Evolve's gun safety kit, which will be available online at gunsafeforkids.com, includes:
• Shooting targets for children to cut out, colour in and shoot at.
• Colourful drawings of guns for children to cut out and play with.
• Toy gun licences with space for a child's name and signature.
• A cartoon book on gun safety rules in child-friendly language.
All the materials include three rules:
• "We never point toy guns at people, pets or ourselves''.
• "We only point toy guns at targets''.
• "Only grown-ups can open the gun safe''.

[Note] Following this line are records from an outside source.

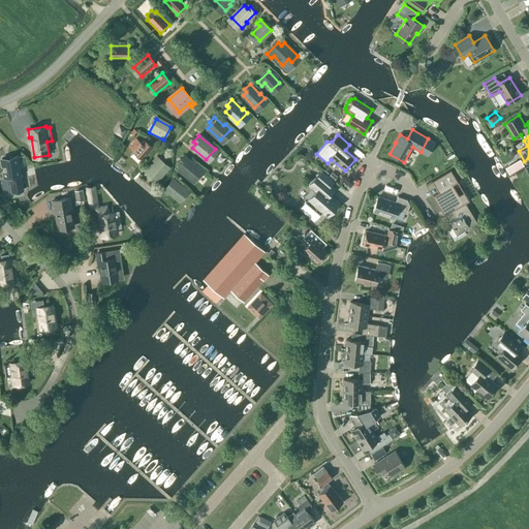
[(142,160),(153,148),(144,139),(141,143),(135,137),(128,147),(133,151),(132,152),(142,160)]
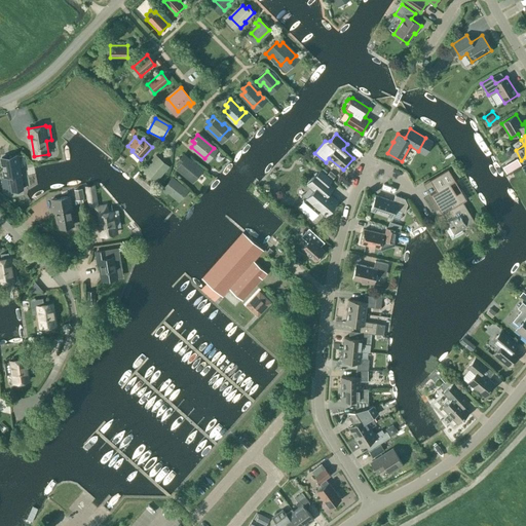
[(499,155),(509,171),(522,162),(513,147),(499,155)]
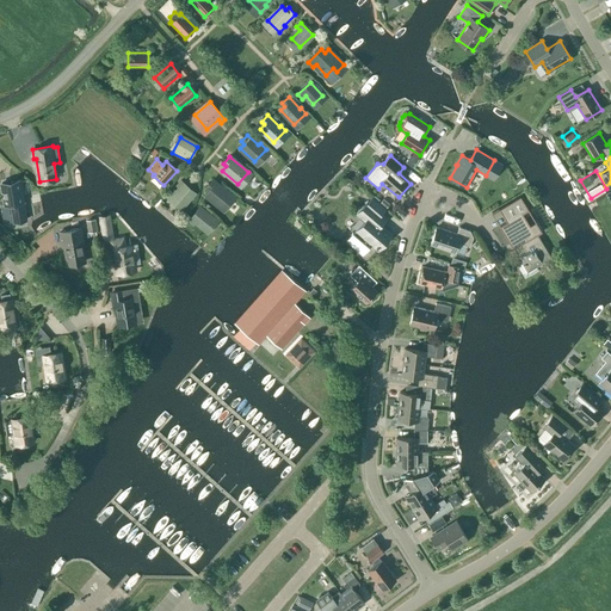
[(26,220),(20,180),(1,184),(5,205),(11,205),(13,222),(26,220)]
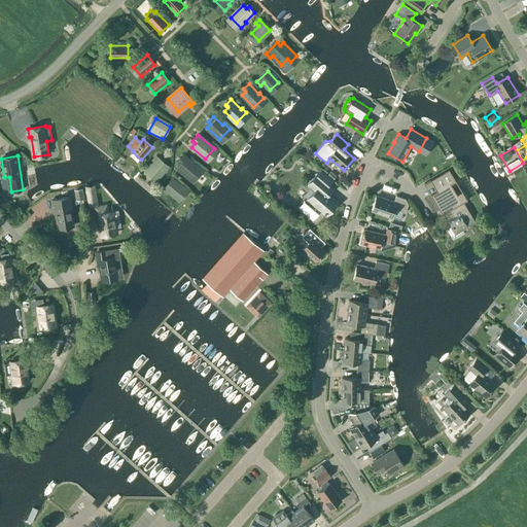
[(157,177),(168,165),(156,155),(152,161),(155,163),(149,170),(157,177)]
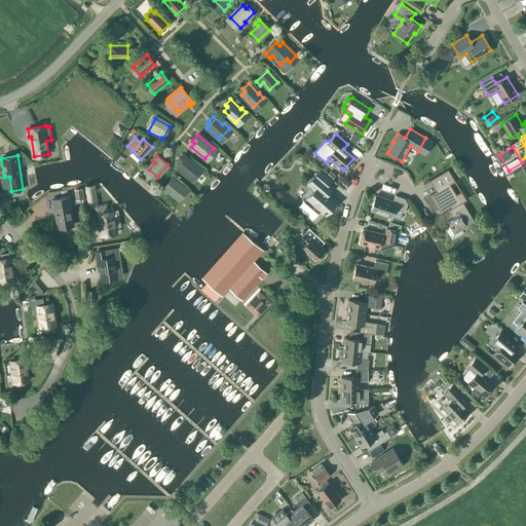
[(190,179),(199,167),(194,162),(192,164),(183,155),(178,161),(180,164),(177,167),(190,179)]
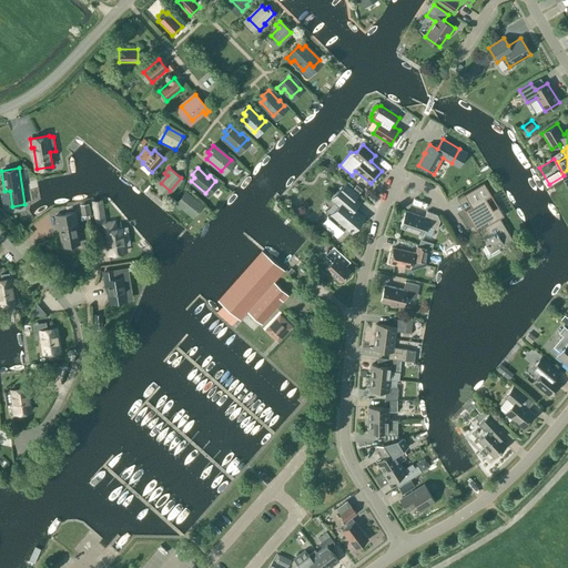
[(513,239),(499,217),(504,215),(483,180),(464,192),(472,204),(464,208),(479,234),(486,244),(482,247),(489,260),(501,252),(498,247),(513,239)]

Ms Amaral, who immigrated in 2016 from South Africa where she ran an entertainment business before moving into education, said Evolve was asked to develop the kit by its Little Wonders child care centres in South Canterbury and Otago.
"In those communities in particular there is quite a lot of deer hunting and duck hunting,'' she said.
"And secondly, a lot of young children do make-believe gun play all the time.''
She said the online kit was actually developed by the local branch of the New York-based public relations firm Y&R, formerly Young & Rubicam, and Evolve did not pay for it.
"Y&R have developed the materials. They have worked alongside, as we have, some pretty prestigious and influential figures such as Nathan Wallis and Nigel Latta,'' she said.
Wallis, a former early childhood lecturer at Canterbury University who now runs his own company X-Factor Education, said he was not paid to endorse the kit but he thought it was "a great idea''.
"I know someone personally who shot their brother as a child and killed him,'' he said.
Latta was not available to comment but Evolve said he described the kit as "a great initiative which will teach kids important safety tips and good behaviours in a really fun way''.
Dr Annette Henderson, an Auckland University psychologist specialising in preschoolers who was asked to review the kit, said the approach was age-appropriate.